Marcelo Barros
Monge beneditino e escritor
A
Páscoa é celebrada tanto pelas comunidades judaicas, como pelas Igrejas cristãs
históricas. A origem dessa festa é muito antiga. Marcava o renascer da natureza
na primavera. A ela se incorporou a memória da libertação dos escravos hebreus
e sua saída do Egito. Os cristãos deram à festa um conteúdo novo ao celebrarem a
morte e ressurreição de Jesus, mas essa páscoa de Cristo é protótipo de todo
ser humano e inicio de uma sociedade nova e de um mundo restaurado. Então, não
substitui e sim inclui e radicaliza ainda mais os conteúdos que a festa tinha
na sua história anterior.
Hoje,
celebrar a páscoa da natureza é um desafio não só para judeus e cristãos. É
dever de toda a humanidade deter a extinção de dezenas de espécies vivas que a
cada dia se acabam. Só se a natureza renascer da destruição provocada pela
sociedade vigente, a Páscoa será cósmica, como a Bíblia propõe.
Quanto à sua
dimensão social e política, a celebração pascal rememora a ação libertadora de
Deus na ressurreição de Jesus e na vocação de todo ser humano para constituir
uma sociedade nova, justa e feliz. Na Bíblia, profetas como Ezequiel usaram o
termo ressurreição para anunciar a restauração social e política do povo como
projeto divino (Ez 36- 37). Um discípulo de Isaías anunciou o projeto divino de
criar um novo céu e nova terra, na qual toda a humanidade terá liberdade,
saúde, paz e alegria (Is 65, 17 ss). Baseado nessas profecias, os evangelhos e
Paulo falam da páscoa de Jesus como início de uma nova criação e fonte de vida
nova para o ser humano e toda a sociedade.
No
cristianismo primitivo, os discípulos e discípulas de Jesus se uniram em
comunidades de entreajuda e solidariedade.

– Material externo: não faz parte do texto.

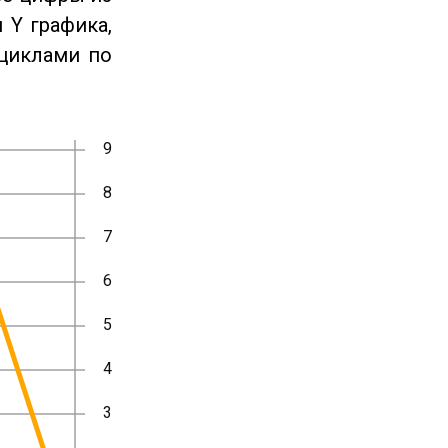
 Y графика,
циклами по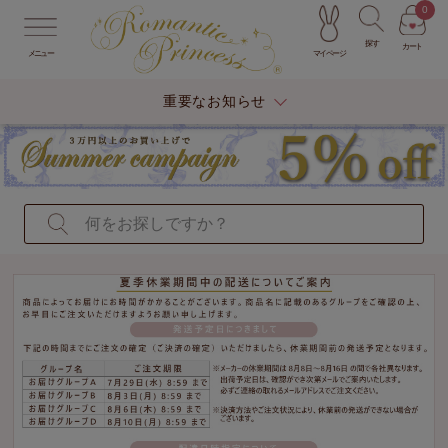
0
探す
カート
マイページ
メニュー
重要なお知らせ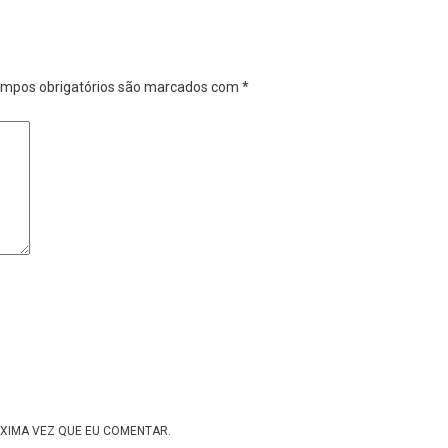
mpos obrigatórios são marcados com
*
XIMA VEZ QUE EU COMENTAR.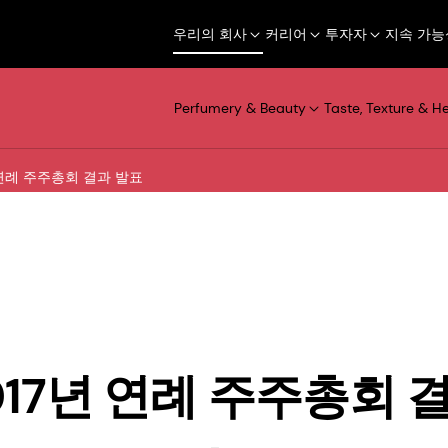
우리의 회사
커리어
투자자
지속 가능
Perfumery & Beauty
Taste, Texture & H
년 연례 주주총회 결과 발표
2017년 연례 주주총회 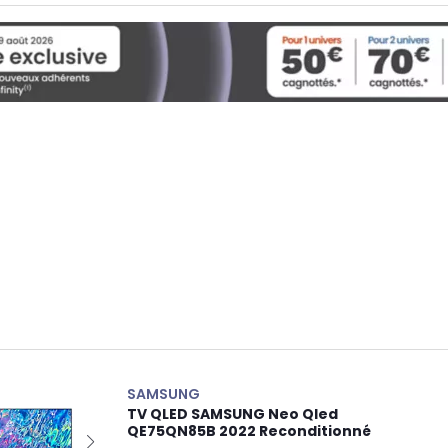
SAMSUNG
TV QLED SAMSUNG Neo Qled
QE75QN85B 2022 Reconditionné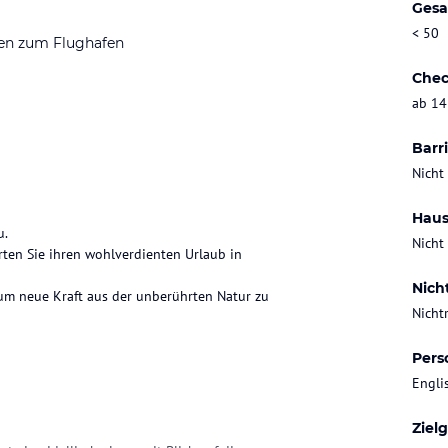
Gesa
< 50
en zum Flughafen
Chec
ab 14
Barri
Nicht
Haus
u.
Nicht
ten Sie ihren wohlverdienten Urlaub in
Nich
, um neue Kraft aus der unberührten Natur zu
Nicht
Pers
Engli
Ziel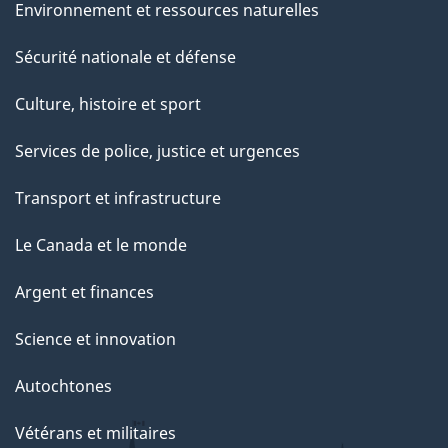
Environnement et ressources naturelles
Sécurité nationale et défense
Culture, histoire et sport
Services de police, justice et urgences
Transport et infrastructure
Le Canada et le monde
Argent et finances
Science et innovation
Autochtones
Vétérans et militaires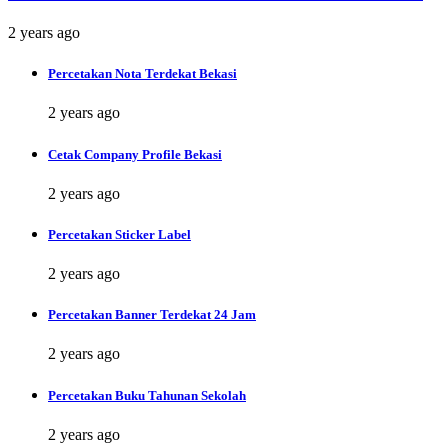
2 years ago
Percetakan Nota Terdekat Bekasi
2 years ago
Cetak Company Profile Bekasi
2 years ago
Percetakan Sticker Label
2 years ago
Percetakan Banner Terdekat 24 Jam
2 years ago
Percetakan Buku Tahunan Sekolah
2 years ago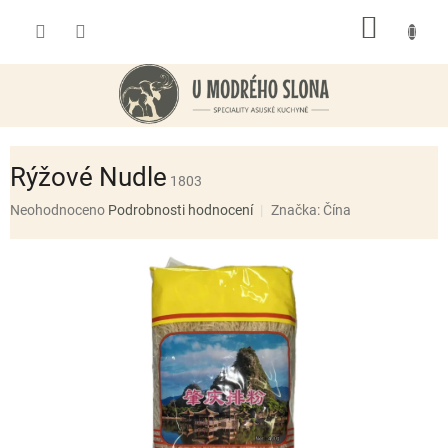
Přejít
NÁKUP
na
obsah
KOŠÍK
Rýžové Nudle
1803
Průměrné
Neohodnoceno
Podrobnosti hodnocení
Značka:
Čína
hodnocení
produktu
je
0,0
z
5
hvězdiček.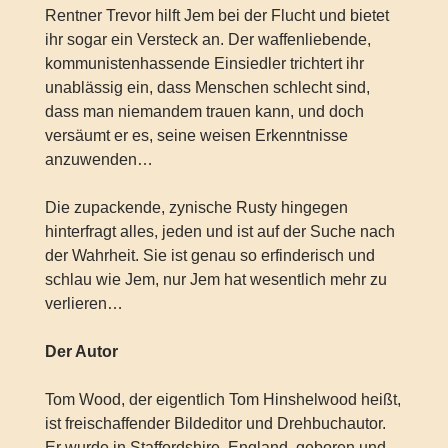
Rentner Trevor hilft Jem bei der Flucht und bietet
ihr sogar ein Versteck an. Der waffenliebende,
kommunistenhassende Einsiedler trichtert ihr
unablässig ein, dass Menschen schlecht sind,
dass man niemandem trauen kann, und doch
versäumt er es, seine weisen Erkenntnisse
anzuwenden…
Die zupackende, zynische Rusty hingegen
hinterfragt alles, jeden und ist auf der Suche nach
der Wahrheit. Sie ist genau so erfinderisch und
schlau wie Jem, nur Jem hat wesentlich mehr zu
verlieren…
Der Autor
Tom Wood, der eigentlich Tom Hinshelwood heißt,
ist freischaffender Bildeditor und Drehbuchautor.
Er wurde in Staffordshire, England, geboren und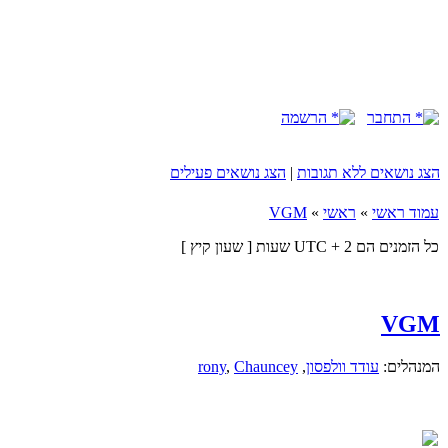
התחבר
הרשמה
הצג נושאים ללא תגובות
|
הצג נושאים פעילים
עמוד ראשי
»
ראשי
»
VGM
כל הזמנים הם UTC + 2 שעות [ שעון קיץ ]
VGM
המנהלים:
עודד וולפסון
,
Chauncey
,
rony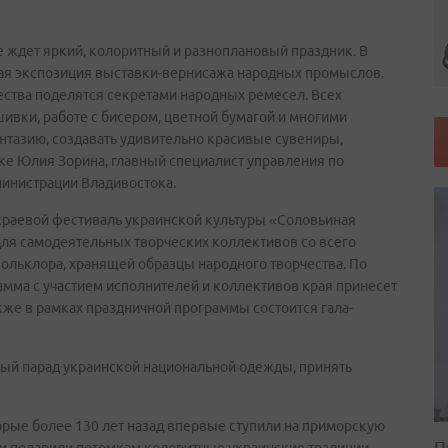
ье ждет яркий, колоритный и разноплановый праздник. В
рая экспозиция выставки-вернисажа народных промыслов.
ества поделятся секретами народных ремесел. Всех
вки, работе с бисером, цветной бумагой и многими
тазию, создавать удивительно красивые сувениры,
ке Юлия Зорина, главный специалист управления по
инистрации Владивостока.
краевой фестиваль украинской культуры «Соловьиная
для самодеятельных творческих коллективов со всего
фольклора, хранящей образцы народного творчества. По
амма с участием исполнителей и коллективов края принесет
кже в рамках праздничной программы состоится гала-
ный парад украинской национальной одежды, принять
орые более 130 лет назад впервые ступили на приморскую
П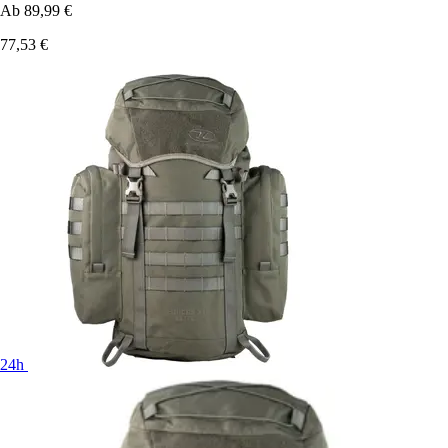
Ab
89,99 €
77,53 €
24h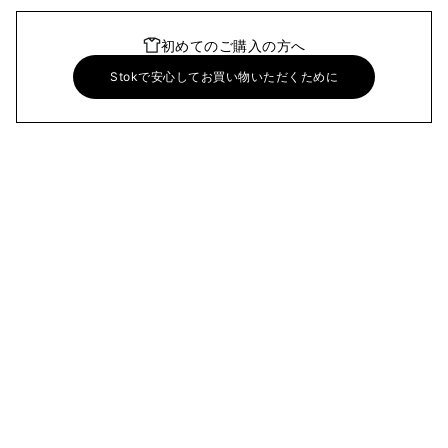
初めてのご購入の方へ
Stokで安心してお買い物いただくために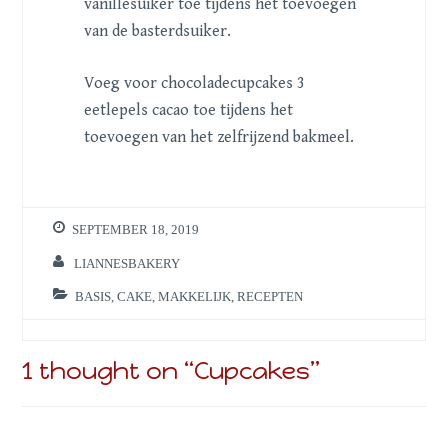
vanillesuiker toe tijdens het toevoegen
van de basterdsuiker.
Voeg voor chocoladecupcakes 3
eetlepels cacao toe tijdens het
toevoegen van het zelfrijzend bakmeel.
SEPTEMBER 18, 2019
LIANNESBAKERY
BASIS
,
CAKE
,
MAKKELIJK
,
RECEPTEN
1 thought on “
Cupcakes
”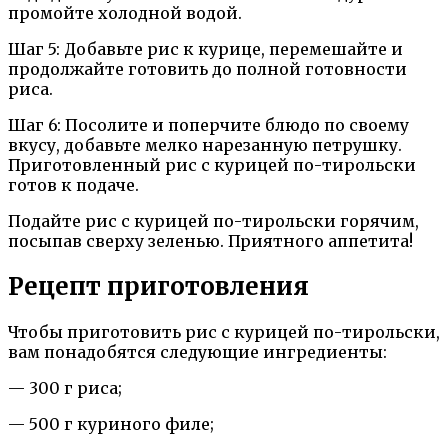
промойте холодной водой.
Шаг 5: Добавьте рис к курице, перемешайте и
продолжайте готовить до полной готовности
риса.
Шаг 6: Посолите и поперчите блюдо по своему
вкусу, добавьте мелко нарезанную петрушку.
Приготовленный рис с курицей по-тирольски
готов к подаче.
Подайте рис с курицей по-тирольски горячим,
посыпав сверху зеленью. Приятного аппетита!
Рецепт приготовления
Чтобы приготовить рис с курицей по-тирольски,
вам понадобятся следующие ингредиенты:
— 300 г риса;
— 500 г куриного филе;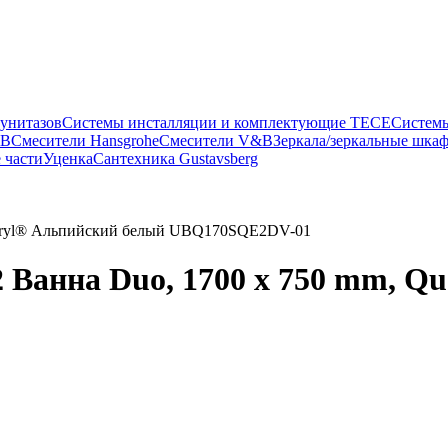
 унитазов
Системы инсталляции и комплектующие TECE
Систем
&B
Смесители Hansgrohe
Смесители V&B
Зеркала/зеркальные шка
 части
Уценка
Сантехника Gustavsberg
 Quaryl® Альпийский белый UBQ170SQE2DV-01
12 Ванна Duo, 1700 x 750 mm, 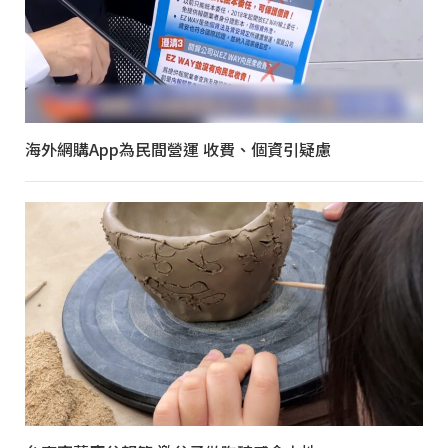
海外網購App為民間營運 收費、個資引疑慮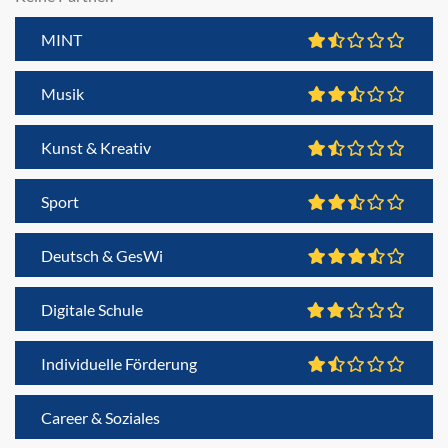
MINT
Musik
Kunst & Kreativ
Sport
Deutsch & GesWi
Digitale Schule
Individuelle Förderung
Career & Soziales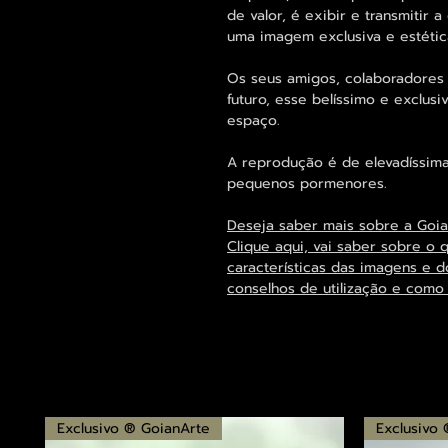
de valor, é exibir e transmitir 
uma imagem exclusiva e estétic
Os seus amigos, colaboradores 
futuro, esse belíssimo e exclu
espaço.
A reprodução é de elevadíssima
pequenos pormenores.
Deseja saber mais sobre a Goi
Clique aqui, vai saber sobre o 
características das imagens e d
conselhos de utilização e como
Exclusivo ® GoianArte
Exclusivo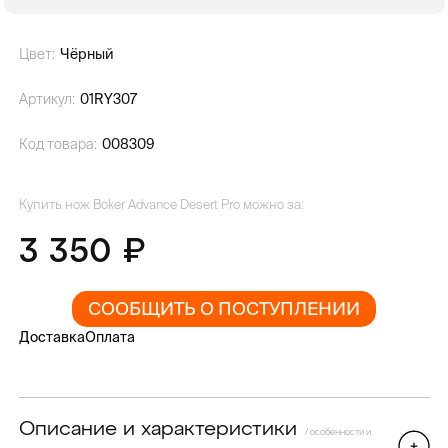
Цвет:
Чёрный
Артикул:
01RY307
Код товара:
008309
Купить нож Boker Advance Desert Pro можно за:
3 350
СООБЩИТЬ О ПОСТУПЛЕНИИ
Доставка
Оплата
Описание и характеристики
/ особенности и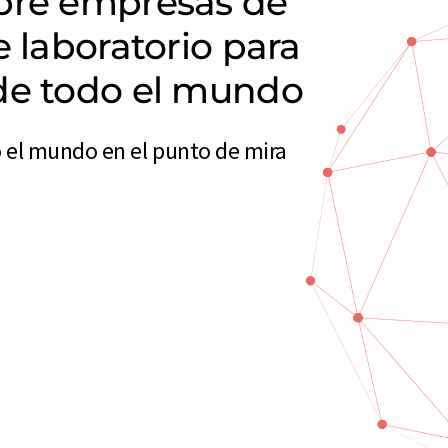
obre empresas de
e laboratorio para
de todo el mundo
 el mundo en el punto de mira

Por isso, tomaram das cidades gregas
o nome das assembleias de seus cidadãos (Igrejas)com a novidade de que nas assembleias
cristãs, todos eram iguais e procuravam ter tudo em comum (At 2, 32 ss). Celebravam
a ceia de Jesus como partilha do alimento e proposta de comunhão como forma de
viver. Por isso, o império romano perseguiu judeus e cristãos. O império, tolerante
para com as mais diversas religiões, não permitia associações de solidariedade
entre os pobres. E as sinagogas e Igrejas eram isso. Só quando a Igreja
renunciou à sua dimensão revolucionária, se tornou aceita pelo império e foi
por ele absorvida. Hoje, para retomarmos o espírito original da Páscoa e o
conteúdo verdadeiramente espiritual da caminhada eclesial temos de refazer a
dimensão socialista da fé bíblica.
As
características principais do verdadeiro Socialismo (não de um partido que se
diz socialista e privatiza hospitais públicos e serviços de saúde) são 1º - a
socialização da propriedade nas mãos das classes populares. 2º – o poder nas
mãos do povo, o que significa a radicalização da democracia com instrumentos
participativos 3º – o acesso de todos às necessidades básicas da vida, como
alimento, saúde, moradia e educação. Evidentemente, não bastam essas três
características para que se possa considerar um sistema político como
socialista, mas sem esses elementos nenhum regime merece tal nome. A atual social
democracia é apenas um disfarce do mesmo mecanismo de exploração e injustiça
que faz do ser humano o lobo do outro humano. Só o socialismo ou como, na
encíclica Mater et Magistra, João
XXIII, o papa bom e santo, chamou de "socialização”, pode criar condições de
uma vida justa e feliz. A celebração pascal deve ser sinal e instrumento dessa
profecia socialista. A ressurreição de Jesus é o começo da transformação do
mundo. Ser verdadeiramente revolucionário é em primeiro lugar um problema de fé
e exige de nós uma espiritualidade pascal. Quem crê na ressurreição de Jesus
trabalha pela ressurreição social e espiritual de todo o mundo. Testemunha a
Deus que diz: "Faço novas todas as coisas” (Ap 21, 5).